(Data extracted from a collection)
# # #

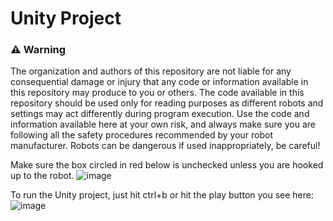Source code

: # Unity Project

### :warning: Warning 
The organization and authors of this repository are not liable for any consequential damage or injury that any code or information available in this repository may produce to you or others. The code available in this repository should be used only for reading purposes as different robots and settings may act differently during  program execution. Use the code and information available here at your own risk, and always make sure you are following all the safety procedures recommended by your robot manufacturer. Robots can be dangerous if used inappropriately, be careful!

Make sure the box circled in red below is unchecked unless you are hooked up to the robot.
![image](https://github.com/8dylan7/proximitry/assets/96851333/0968eb09-c047-48cd-9b8e-9a4cdc828f33)

To run the Unity project, just hit ctrl+b or hit the play button you see here:
![image](https://github.com/8dylan7/proximitry/assets/96851333/29ccdac1-bed3-41bb-aa94-6da89c24dc0e)
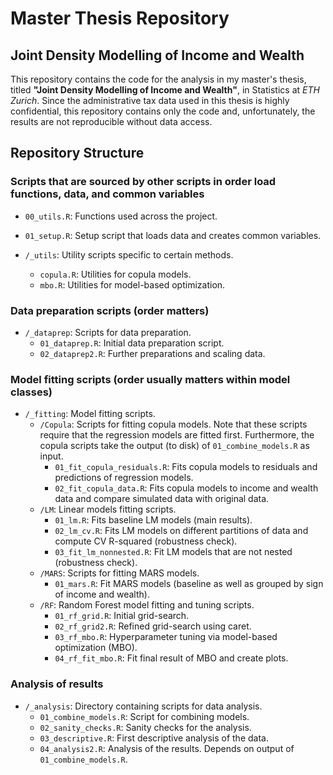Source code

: # Master Thesis Repository

## Joint Density Modelling of Income and Wealth
This repository contains the code for the analysis in my master's thesis, titled **"Joint Density Modelling of Income and Wealth"**, in Statistics at *ETH Zurich*. Since the administrative tax data used in this thesis is highly confidential, this repository contains only the code and, unfortunately, the results are not reproducible without data access.  


## Repository Structure
### Scripts that are sourced by other scripts in order load functions, data, and common variables
- `00_utils.R`: Functions used across the project.
- `01_setup.R`: Setup script that loads data and creates common variables.

- `/_utils`: Utility scripts specific to certain methods.
  - `copula.R`: Utilities for copula models.
  - `mbo.R`: Utilities for model-based optimization.

### Data preparation scripts (order matters) 
- `/_dataprep`: Scripts for data preparation.
  - `01_dataprep.R`: Initial data preparation script.
  - `02_dataprep2.R`: Further preparations and scaling data.

### Model fitting scripts (order usually matters within model classes) 
- `/_fitting`: Model fitting scripts.
  - `/Copula`: Scripts for fitting copula models. Note that these scripts require that the regression models are fitted first. Furthermore, the copula scripts take the output (to disk) of `01_combine_models.R` as input.
    - `01_fit_copula_residuals.R`: Fits copula models to residuals and predictions of regression models.
    - `02_fit_copula_data.R`: Fits copula models to income and wealth data and compare simulated data with original data.
  - `/LM`: Linear models fitting scripts.
      - `01_lm.R`: Fits baseline LM models (main results).
      - `02_lm_cv.R`: Fits LM models on different partitions of data and compute CV R-squared (robustness check).
      - `03_fit_lm_nonnested.R`: Fit LM models that are not nested (robustness check).
  - `/MARS`: Scripts for fitting MARS models.
     - `01_mars.R`: Fit MARS models (baseline as well as grouped by sign of income and wealth).
  - `/RF`: Random Forest model fitting and tuning scripts.
      - `01_rf_grid.R`: Initial grid-search.
      - `02_rf_grid2.R`: Refined grid-search using caret.
      - `03_rf_mbo.R`: Hyperparameter tuning via model-based optimization (MBO).
      - `04_rf_fit_mbo.R`: Fit final result of MBO and create plots.

### Analysis of results
- `/_analysis`: Directory containing scripts for data analysis.
  - `01_combine_models.R`: Script for combining models. 
  - `02_sanity_checks.R`: Sanity checks for the analysis.
  - `03_descriptive.R`: First descriptive analysis of the data.
  - `04_analysis2.R`: Analysis of the results. Depends on output of `01_combine_models.R`.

# # #

(To-do item)
Repeat the entries above exactly as written, but not their pictures.

(Exercise response)
Source code

: # Unity Project

### :warning: Warning 
The organization and authors of this repository are not liable for any consequential damage or injury that any code or information available in this repository may produce to you or others. The code available in this repository should be used only for reading purposes as different robots and settings may act differently during  program execution. Use the code and information available here at your own risk, and always make sure you are following all the safety procedures recommended by your robot manufacturer. Robots can be dangerous if used inappropriately, be careful!

Make sure the box circled in red below is unchecked unless you are hooked up to the robot.
![image](https://github.com/8dylan7/proximitry/assets/96851333/0968eb09-c047-48cd-9b8e-9a4cdc828f33)

To run the Unity project, just hit ctrl+b or hit the play button you see here:
![image](https://github.com/8dylan7/proximitry/assets/96851333/29ccdac1-bed3-41bb-aa94-6da89c24dc0e)
Source code

: # Master Thesis Repository

## Joint Density Modelling of Income and Wealth
This repository contains the code for the analysis in my master's thesis, titled **"Joint Density Modelling of Income and Wealth"**, in Statistics at *ETH Zurich*. Since the administrative tax data used in this thesis is highly confidential, this repository contains only the code and, unfortunately, the results are not reproducible without data access.  


## Repository Structure
### Scripts that are sourced by other scripts in order load functions, data, and common variables
- `00_utils.R`: Functions used across the project.
- `01_setup.R`: Setup script that loads data and creates common variables.

- `/_utils`: Utility scripts specific to certain methods.
  - `copula.R`: Utilities for copula models.
  - `mbo.R`: Utilities for model-based optimization.

### Data preparation scripts (order matters) 
- `/_dataprep`: Scripts for data preparation.
  - `01_dataprep.R`: Initial data preparation script.
  - `02_dataprep2.R`: Further preparations and scaling data.

### Model fitting scripts (order usually matters within model classes) 
- `/_fitting`: Model fitting scripts.
  - `/Copula`: Scripts for fitting copula models. Note that these scripts require that the regression models are fitted first. Furthermore, the copula scripts take the output (to disk) of `01_combine_models.R` as input.
    - `01_fit_copula_residuals.R`: Fits copula models to residuals and predictions of regression models.
    - `02_fit_copula_data.R`: Fits copula models to income and wealth data and compare simulated data with original data.
  - `/LM`: Linear models fitting scripts.
      - `01_lm.R`: Fits baseline LM models (main results).
      - `02_lm_cv.R`: Fits LM models on different partitions of data and compute CV R-squared (robustness check).
      - `03_fit_lm_nonnested.R`: Fit LM models that are not nested (robustness check).
  - `/MARS`: Scripts for fitting MARS models.
     - `01_mars.R`: Fit MARS models (baseline as well as grouped by sign of income and wealth).
  - `/RF`: Random Forest model fitting and tuning scripts.
      - `01_rf_grid.R`: Initial grid-search.
      - `02_rf_grid2.R`: Refined grid-search using caret.
      - `03_rf_mbo.R`: Hyperparameter tuning via model-based optimization (MBO).
      - `04_rf_fit_mbo.R`: Fit final result of MBO and create plots.

### Analysis of results
- `/_analysis`: Directory containing scripts for data analysis.
  - `01_combine_models.R`: Script for combining models. 
  - `02_sanity_checks.R`: Sanity checks for the analysis.
  - `03_descriptive.R`: First descriptive analysis of the data.
  - `04_analysis2.R`: Analysis of the results. Depends on output of `01_combine_models.R`.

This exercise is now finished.